Restaurant mogul Ken Friedman may have trouble serving booze at his proposed new "farm-to-table, whole beast" restaurant on Bond Street, at least until he's able to convince Community Board 2 the place won't immediately become a late-night EDM party once it stops serving dinner.
Friedman, who along with chef April Bloomfield operates the wildly popular West Village gastropub Spotted Pig (as well as The Breslin and John Dory Oyster Bar), is requesting a liquor license for the new 2,900-square-foot restaurant he plans to open at 45 Bond Street, formerly home to Circolo45. Board members voted unanimously last night not to approve the request, at least until Friedman and the affiliated Sheetz Group agree to a variety of stipulations—20 of them, to be exact.
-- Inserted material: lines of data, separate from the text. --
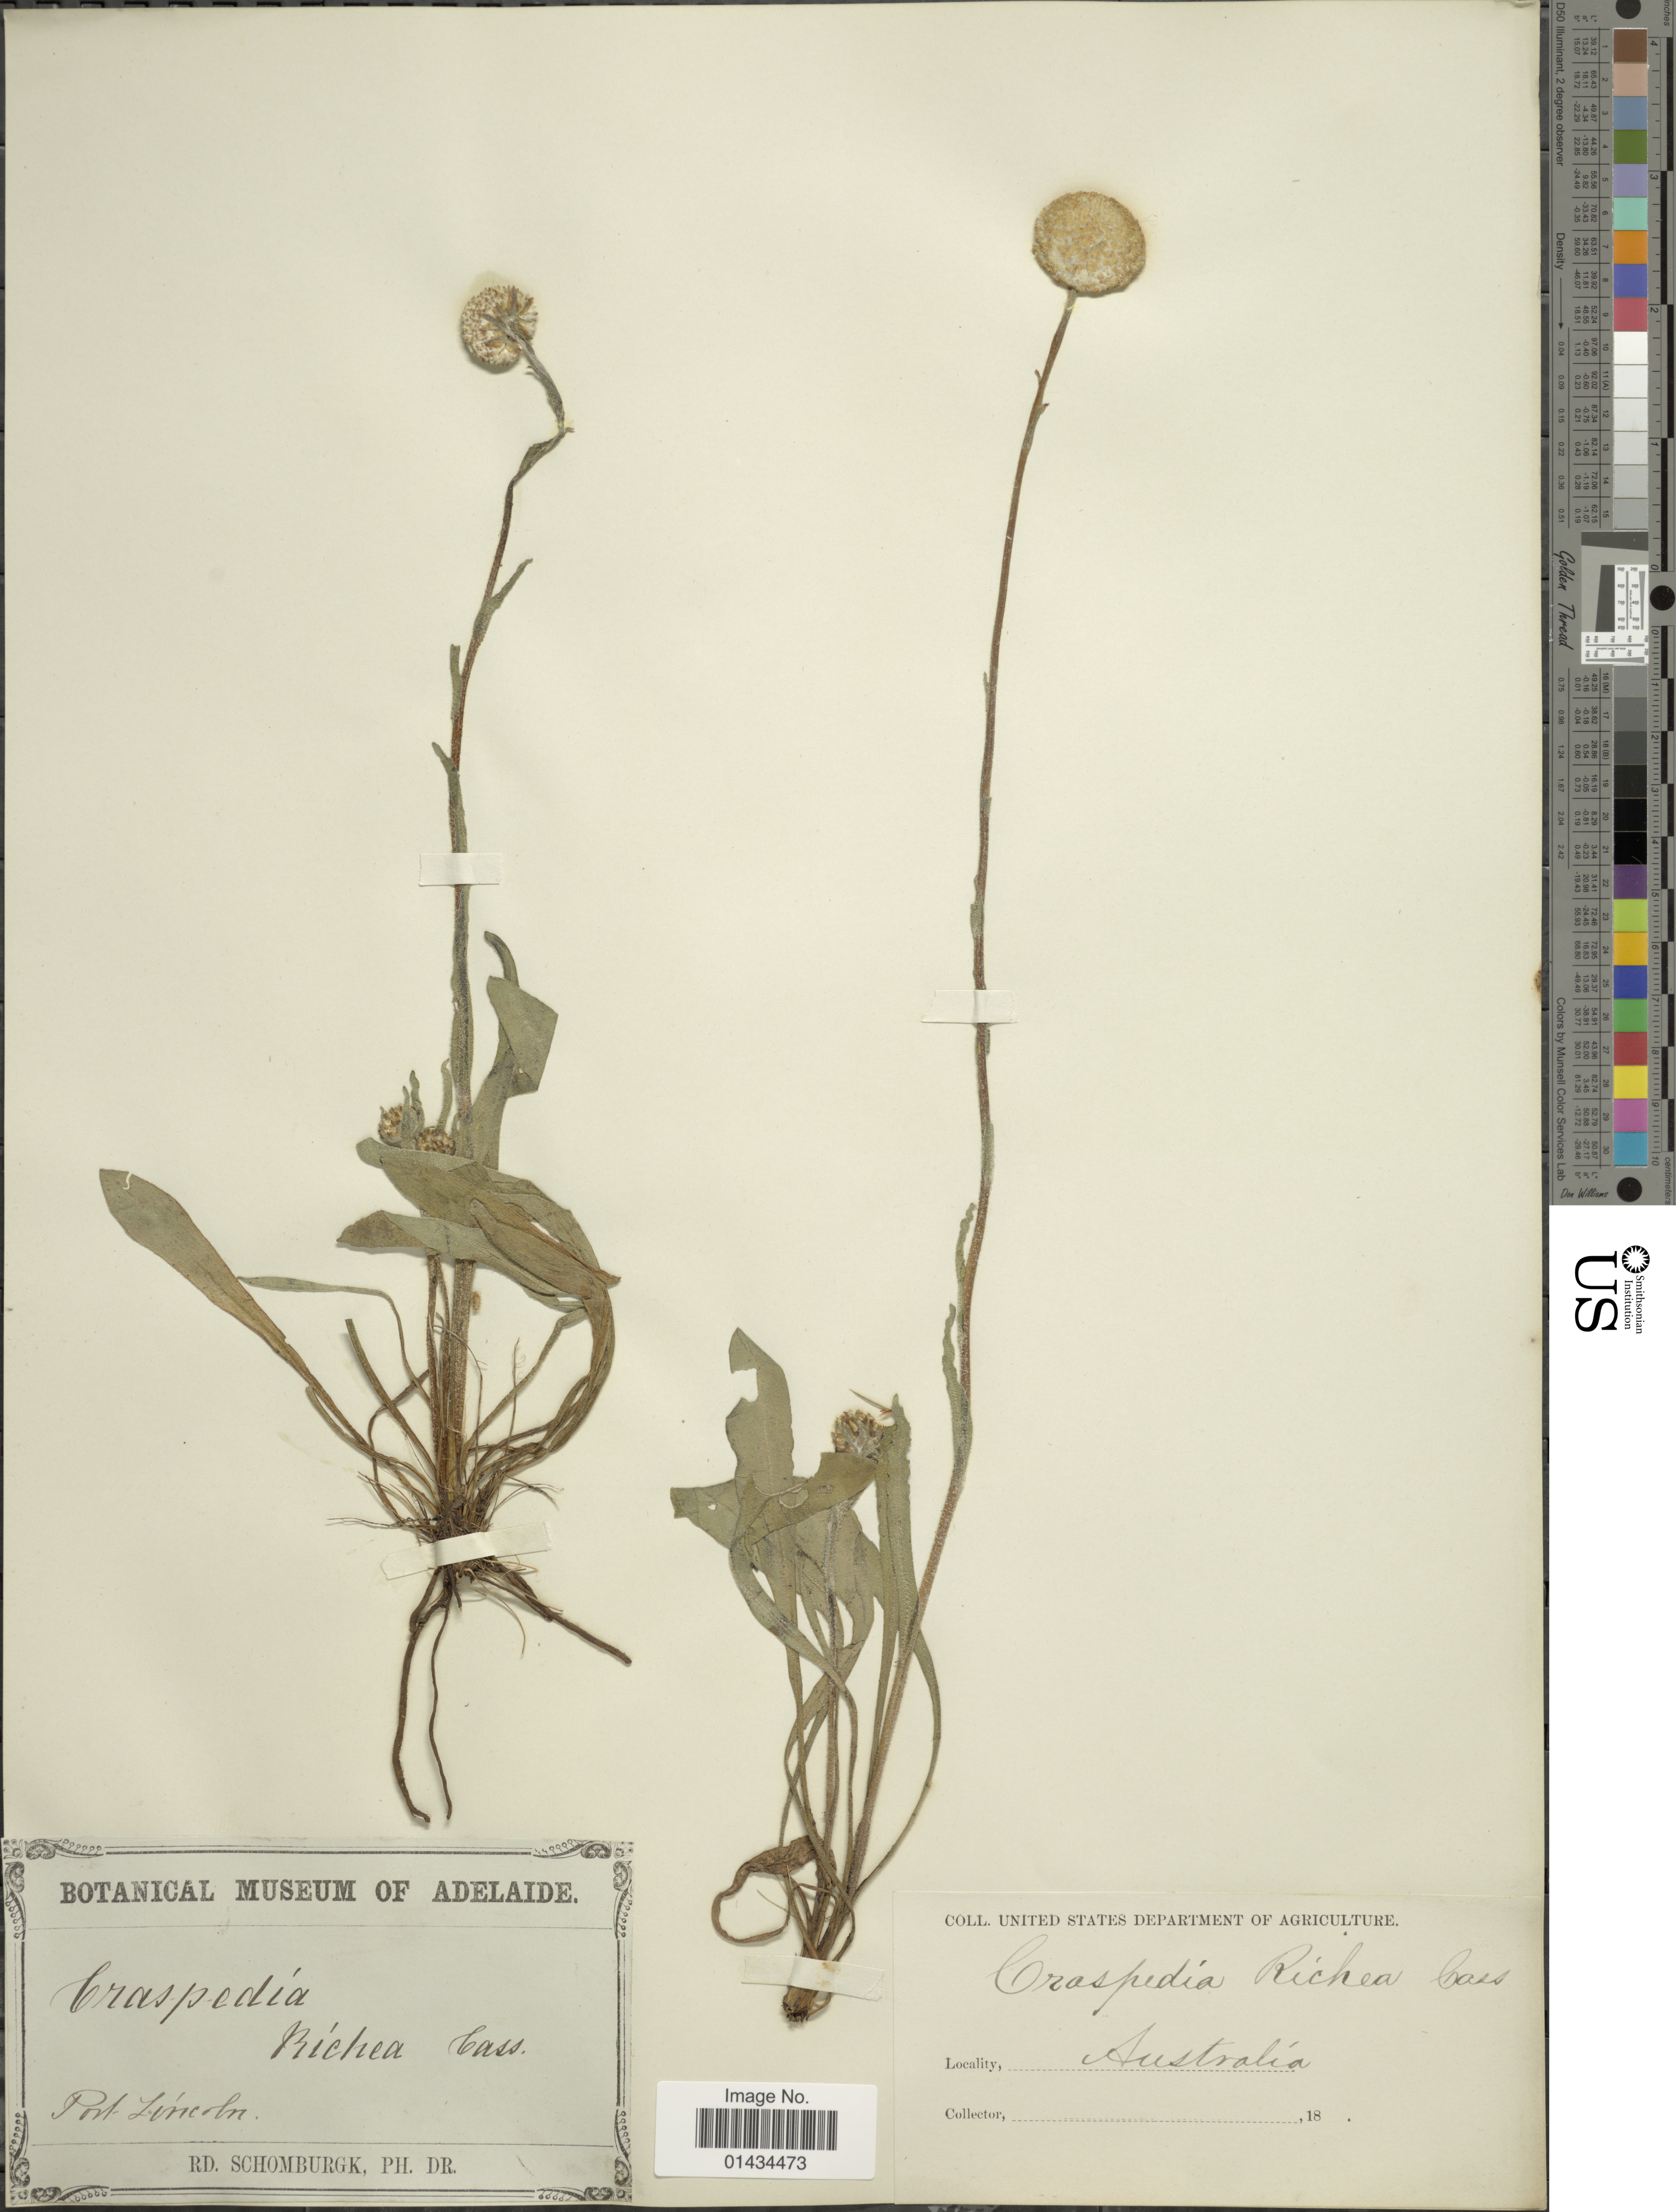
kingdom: Plantae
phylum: Tracheophyta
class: Magnoliopsida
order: Asterales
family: Asteraceae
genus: Craspedia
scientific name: Craspedia uniflora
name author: G. Forst.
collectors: M. R. Schomburgk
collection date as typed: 18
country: Australia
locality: Port Lincoln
Billed as a "modern upscale restaurant serving farm-to-table fare with an emphasis on seasonal, indigenous ingredients," it's hard to imagine why some of the stipulations are necessary. Can the restaurant be a lounge? A tavern? A sports bar? No. TVs will be banned, as will dancing. There will be no sidewalk cafe nor backyard; there will be no DJs. There will be no alcohol service before noon on weekends, and guests will not be allowed to loiter on the street while awaiting their table. There will be no cover charges nor live music nor promoted events. Fine.
We've reached out to Friedman's spokespeople for comment on whether he'll agree to the board's requirements, and will update when we hear back. It's worth noting that Community Board liquor license decisions are purely advisory, and the State Liquor Authority has been known to disregard them in the past.
Related: Friedman's plans for an East Village sandwich shop were also crushed last March, with board members in neighboring CB3 citing the need for "more retail balance." Man really can't catch a break, can he.